The task:
Set down all of the records word for word.

Data shown:
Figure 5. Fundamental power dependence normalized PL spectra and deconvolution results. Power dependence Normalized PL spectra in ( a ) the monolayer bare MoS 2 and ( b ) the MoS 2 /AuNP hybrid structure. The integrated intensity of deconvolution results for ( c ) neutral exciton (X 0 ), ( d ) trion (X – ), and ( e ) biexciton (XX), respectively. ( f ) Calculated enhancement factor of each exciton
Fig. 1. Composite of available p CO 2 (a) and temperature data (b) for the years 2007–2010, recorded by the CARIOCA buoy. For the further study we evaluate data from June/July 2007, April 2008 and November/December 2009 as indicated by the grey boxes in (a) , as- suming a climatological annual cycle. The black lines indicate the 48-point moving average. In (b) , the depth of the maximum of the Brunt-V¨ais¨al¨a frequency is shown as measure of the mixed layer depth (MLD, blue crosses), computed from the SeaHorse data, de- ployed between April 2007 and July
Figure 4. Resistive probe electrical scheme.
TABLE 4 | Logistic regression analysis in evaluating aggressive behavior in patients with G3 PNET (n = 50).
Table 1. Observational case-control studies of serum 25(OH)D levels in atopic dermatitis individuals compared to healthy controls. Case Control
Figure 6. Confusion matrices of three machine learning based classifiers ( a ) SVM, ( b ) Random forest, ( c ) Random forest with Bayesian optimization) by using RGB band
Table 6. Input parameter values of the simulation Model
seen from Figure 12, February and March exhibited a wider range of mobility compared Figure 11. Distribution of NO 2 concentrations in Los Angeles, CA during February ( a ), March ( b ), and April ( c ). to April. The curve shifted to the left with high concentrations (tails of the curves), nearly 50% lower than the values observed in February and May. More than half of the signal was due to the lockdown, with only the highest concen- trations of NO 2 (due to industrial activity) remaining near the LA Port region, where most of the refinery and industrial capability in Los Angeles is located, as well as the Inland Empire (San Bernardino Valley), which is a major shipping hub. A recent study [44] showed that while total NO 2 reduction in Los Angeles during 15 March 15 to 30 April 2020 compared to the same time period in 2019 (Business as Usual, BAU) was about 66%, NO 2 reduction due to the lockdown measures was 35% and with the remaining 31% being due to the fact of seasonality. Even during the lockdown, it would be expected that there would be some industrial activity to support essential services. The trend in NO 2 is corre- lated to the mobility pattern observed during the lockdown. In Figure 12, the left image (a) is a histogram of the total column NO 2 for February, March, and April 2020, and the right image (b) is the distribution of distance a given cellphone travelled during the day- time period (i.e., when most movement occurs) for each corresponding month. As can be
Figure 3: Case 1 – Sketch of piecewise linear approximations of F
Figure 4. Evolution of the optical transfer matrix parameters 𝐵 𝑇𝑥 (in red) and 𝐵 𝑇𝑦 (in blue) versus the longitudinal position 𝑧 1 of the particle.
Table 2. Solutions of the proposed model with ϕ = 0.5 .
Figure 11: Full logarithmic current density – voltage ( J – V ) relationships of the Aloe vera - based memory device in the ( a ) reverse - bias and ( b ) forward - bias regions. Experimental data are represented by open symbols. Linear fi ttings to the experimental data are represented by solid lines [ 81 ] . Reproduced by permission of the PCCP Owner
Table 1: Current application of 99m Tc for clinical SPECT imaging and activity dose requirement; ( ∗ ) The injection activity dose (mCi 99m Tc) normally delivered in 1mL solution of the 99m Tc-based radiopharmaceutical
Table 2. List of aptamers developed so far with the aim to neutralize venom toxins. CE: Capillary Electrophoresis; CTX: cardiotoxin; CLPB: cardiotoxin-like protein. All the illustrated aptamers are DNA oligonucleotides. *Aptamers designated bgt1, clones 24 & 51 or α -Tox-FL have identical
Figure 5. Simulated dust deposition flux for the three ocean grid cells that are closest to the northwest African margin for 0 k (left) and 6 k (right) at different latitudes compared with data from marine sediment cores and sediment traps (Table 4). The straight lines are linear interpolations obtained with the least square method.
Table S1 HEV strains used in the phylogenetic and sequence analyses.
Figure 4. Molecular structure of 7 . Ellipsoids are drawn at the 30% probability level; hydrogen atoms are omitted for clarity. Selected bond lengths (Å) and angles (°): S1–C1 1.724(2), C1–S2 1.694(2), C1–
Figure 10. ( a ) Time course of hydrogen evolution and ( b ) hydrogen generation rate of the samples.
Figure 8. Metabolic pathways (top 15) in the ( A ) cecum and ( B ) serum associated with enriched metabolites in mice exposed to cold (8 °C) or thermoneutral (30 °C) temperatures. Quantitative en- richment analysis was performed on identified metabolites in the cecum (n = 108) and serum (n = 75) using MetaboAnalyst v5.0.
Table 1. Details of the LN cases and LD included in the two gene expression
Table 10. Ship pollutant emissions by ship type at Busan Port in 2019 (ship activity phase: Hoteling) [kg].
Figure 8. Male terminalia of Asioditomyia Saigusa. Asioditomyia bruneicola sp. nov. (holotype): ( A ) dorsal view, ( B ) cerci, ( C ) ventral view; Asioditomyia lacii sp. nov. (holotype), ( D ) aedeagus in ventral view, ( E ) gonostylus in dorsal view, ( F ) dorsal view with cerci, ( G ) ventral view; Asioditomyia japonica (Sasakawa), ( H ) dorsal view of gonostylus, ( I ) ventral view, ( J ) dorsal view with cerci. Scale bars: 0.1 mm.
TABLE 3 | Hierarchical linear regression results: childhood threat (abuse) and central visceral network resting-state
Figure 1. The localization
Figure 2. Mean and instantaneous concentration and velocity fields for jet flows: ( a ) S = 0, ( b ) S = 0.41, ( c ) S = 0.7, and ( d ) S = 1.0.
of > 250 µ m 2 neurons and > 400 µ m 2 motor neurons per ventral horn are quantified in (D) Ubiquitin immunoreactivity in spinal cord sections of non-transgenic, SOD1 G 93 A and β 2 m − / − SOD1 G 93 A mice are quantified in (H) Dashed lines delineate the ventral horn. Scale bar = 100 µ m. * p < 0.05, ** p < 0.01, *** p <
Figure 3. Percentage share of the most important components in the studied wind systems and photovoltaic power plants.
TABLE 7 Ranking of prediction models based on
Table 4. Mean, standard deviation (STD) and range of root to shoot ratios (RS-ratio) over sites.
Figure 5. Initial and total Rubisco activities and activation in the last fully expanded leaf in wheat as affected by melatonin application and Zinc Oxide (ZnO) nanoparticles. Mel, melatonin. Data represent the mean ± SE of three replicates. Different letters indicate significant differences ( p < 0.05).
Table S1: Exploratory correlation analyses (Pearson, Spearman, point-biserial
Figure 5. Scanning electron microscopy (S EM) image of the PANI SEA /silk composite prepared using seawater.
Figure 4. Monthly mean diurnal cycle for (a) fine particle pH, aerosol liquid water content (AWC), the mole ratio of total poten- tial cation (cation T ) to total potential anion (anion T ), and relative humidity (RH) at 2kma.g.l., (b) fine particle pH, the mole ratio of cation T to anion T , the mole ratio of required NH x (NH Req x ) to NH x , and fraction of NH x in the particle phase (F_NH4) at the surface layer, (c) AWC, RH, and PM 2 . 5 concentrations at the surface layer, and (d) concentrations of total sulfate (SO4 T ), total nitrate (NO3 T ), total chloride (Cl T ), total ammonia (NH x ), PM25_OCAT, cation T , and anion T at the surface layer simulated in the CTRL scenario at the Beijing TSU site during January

Exercise output:
Figure 5. Fundamental power dependence normalized PL spectra and deconvolution results. Power dependence Normalized PL spectra in ( a ) the monolayer bare MoS 2 and ( b ) the MoS 2 /AuNP hybrid structure. The integrated intensity of deconvolution results for ( c ) neutral exciton (X 0 ), ( d ) trion (X – ), and ( e ) biexciton (XX), respectively. ( f ) Calculated enhancement factor of each exciton
Fig. 1. Composite of available p CO 2 (a) and temperature data (b) for the years 2007–2010, recorded by the CARIOCA buoy. For the further study we evaluate data from June/July 2007, April 2008 and November/December 2009 as indicated by the grey boxes in (a) , as- suming a climatological annual cycle. The black lines indicate the 48-point moving average. In (b) , the depth of the maximum of the Brunt-V¨ais¨al¨a frequency is shown as measure of the mixed layer depth (MLD, blue crosses), computed from the SeaHorse data, de- ployed between April 2007 and July
Figure 4. Resistive probe electrical scheme.
TABLE 4 | Logistic regression analysis in evaluating aggressive behavior in patients with G3 PNET (n = 50).
Table 1. Observational case-control studies of serum 25(OH)D levels in atopic dermatitis individuals compared to healthy controls. Case Control
Figure 6. Confusion matrices of three machine learning based classifiers ( a ) SVM, ( b ) Random forest, ( c ) Random forest with Bayesian optimization) by using RGB band
Table 6. Input parameter values of the simulation Model
seen from Figure 12, February and March exhibited a wider range of mobility compared Figure 11. Distribution of NO 2 concentrations in Los Angeles, CA during February ( a ), March ( b ), and April ( c ). to April. The curve shifted to the left with high concentrations (tails of the curves), nearly 50% lower than the values observed in February and May. More than half of the signal was due to the lockdown, with only the highest concen- trations of NO 2 (due to industrial activity) remaining near the LA Port region, where most of the refinery and industrial capability in Los Angeles is located, as well as the Inland Empire (San Bernardino Valley), which is a major shipping hub. A recent study [44] showed that while total NO 2 reduction in Los Angeles during 15 March 15 to 30 April 2020 compared to the same time period in 2019 (Business as Usual, BAU) was about 66%, NO 2 reduction due to the lockdown measures was 35% and with the remaining 31% being due to the fact of seasonality. Even during the lockdown, it would be expected that there would be some industrial activity to support essential services. The trend in NO 2 is corre- lated to the mobility pattern observed during the lockdown. In Figure 12, the left image (a) is a histogram of the total column NO 2 for February, March, and April 2020, and the right image (b) is the distribution of distance a given cellphone travelled during the day- time period (i.e., when most movement occurs) for each corresponding month. As can be
Figure 3: Case 1 – Sketch of piecewise linear approximations of F
Figure 4. Evolution of the optical transfer matrix parameters 𝐵 𝑇𝑥 (in red) and 𝐵 𝑇𝑦 (in blue) versus the longitudinal position 𝑧 1 of the particle.
Table 2. Solutions of the proposed model with ϕ = 0.5 .
Figure 11: Full logarithmic current density – voltage ( J – V ) relationships of the Aloe vera - based memory device in the ( a ) reverse - bias and ( b ) forward - bias regions. Experimental data are represented by open symbols. Linear fi ttings to the experimental data are represented by solid lines [ 81 ] . Reproduced by permission of the PCCP Owner
Table 1: Current application of 99m Tc for clinical SPECT imaging and activity dose requirement; ( ∗ ) The injection activity dose (mCi 99m Tc) normally delivered in 1mL solution of the 99m Tc-based radiopharmaceutical
Table 2. List of aptamers developed so far with the aim to neutralize venom toxins. CE: Capillary Electrophoresis; CTX: cardiotoxin; CLPB: cardiotoxin-like protein. All the illustrated aptamers are DNA oligonucleotides. *Aptamers designated bgt1, clones 24 & 51 or α -Tox-FL have identical
Figure 5. Simulated dust deposition flux for the three ocean grid cells that are closest to the northwest African margin for 0 k (left) and 6 k (right) at different latitudes compared with data from marine sediment cores and sediment traps (Table 4). The straight lines are linear interpolations obtained with the least square method.
Table S1 HEV strains used in the phylogenetic and sequence analyses.
Figure 4. Molecular structure of 7 . Ellipsoids are drawn at the 30% probability level; hydrogen atoms are omitted for clarity. Selected bond lengths (Å) and angles (°): S1–C1 1.724(2), C1–S2 1.694(2), C1–
Figure 10. ( a ) Time course of hydrogen evolution and ( b ) hydrogen generation rate of the samples.
Figure 8. Metabolic pathways (top 15) in the ( A ) cecum and ( B ) serum associated with enriched metabolites in mice exposed to cold (8 °C) or thermoneutral (30 °C) temperatures. Quantitative en- richment analysis was performed on identified metabolites in the cecum (n = 108) and serum (n = 75) using MetaboAnalyst v5.0.
Table 1. Details of the LN cases and LD included in the two gene expression
Table 10. Ship pollutant emissions by ship type at Busan Port in 2019 (ship activity phase: Hoteling) [kg].
Figure 8. Male terminalia of Asioditomyia Saigusa. Asioditomyia bruneicola sp. nov. (holotype): ( A ) dorsal view, ( B ) cerci, ( C ) ventral view; Asioditomyia lacii sp. nov. (holotype), ( D ) aedeagus in ventral view, ( E ) gonostylus in dorsal view, ( F ) dorsal view with cerci, ( G ) ventral view; Asioditomyia japonica (Sasakawa), ( H ) dorsal view of gonostylus, ( I ) ventral view, ( J ) dorsal view with cerci. Scale bars: 0.1 mm.
TABLE 3 | Hierarchical linear regression results: childhood threat (abuse) and central visceral network resting-state
Figure 1. The localization
Figure 2. Mean and instantaneous concentration and velocity fields for jet flows: ( a ) S = 0, ( b ) S = 0.41, ( c ) S = 0.7, and ( d ) S = 1.0.
of > 250 µ m 2 neurons and > 400 µ m 2 motor neurons per ventral horn are quantified in (D) Ubiquitin immunoreactivity in spinal cord sections of non-transgenic, SOD1 G 93 A and β 2 m − / − SOD1 G 93 A mice are quantified in (H) Dashed lines delineate the ventral horn. Scale bar = 100 µ m. * p < 0.05, ** p < 0.01, *** p <
Figure 3. Percentage share of the most important components in the studied wind systems and photovoltaic power plants.
TABLE 7 Ranking of prediction models based on
Table 4. Mean, standard deviation (STD) and range of root to shoot ratios (RS-ratio) over sites.
Figure 5. Initial and total Rubisco activities and activation in the last fully expanded leaf in wheat as affected by melatonin application and Zinc Oxide (ZnO) nanoparticles. Mel, melatonin. Data represent the mean ± SE of three replicates. Different letters indicate significant differences ( p < 0.05).
Table S1: Exploratory correlation analyses (Pearson, Spearman, point-biserial
Figure 5. Scanning electron microscopy (S EM) image of the PANI SEA /silk composite prepared using seawater.
Figure 4. Monthly mean diurnal cycle for (a) fine particle pH, aerosol liquid water content (AWC), the mole ratio of total poten- tial cation (cation T ) to total potential anion (anion T ), and relative humidity (RH) at 2kma.g.l., (b) fine particle pH, the mole ratio of cation T to anion T , the mole ratio of required NH x (NH Req x ) to NH x , and fraction of NH x in the particle phase (F_NH4) at the surface layer, (c) AWC, RH, and PM 2 . 5 concentrations at the surface layer, and (d) concentrations of total sulfate (SO4 T ), total nitrate (NO3 T ), total chloride (Cl T ), total ammonia (NH x ), PM25_OCAT, cation T , and anion T at the surface layer simulated in the CTRL scenario at the Beijing TSU site during January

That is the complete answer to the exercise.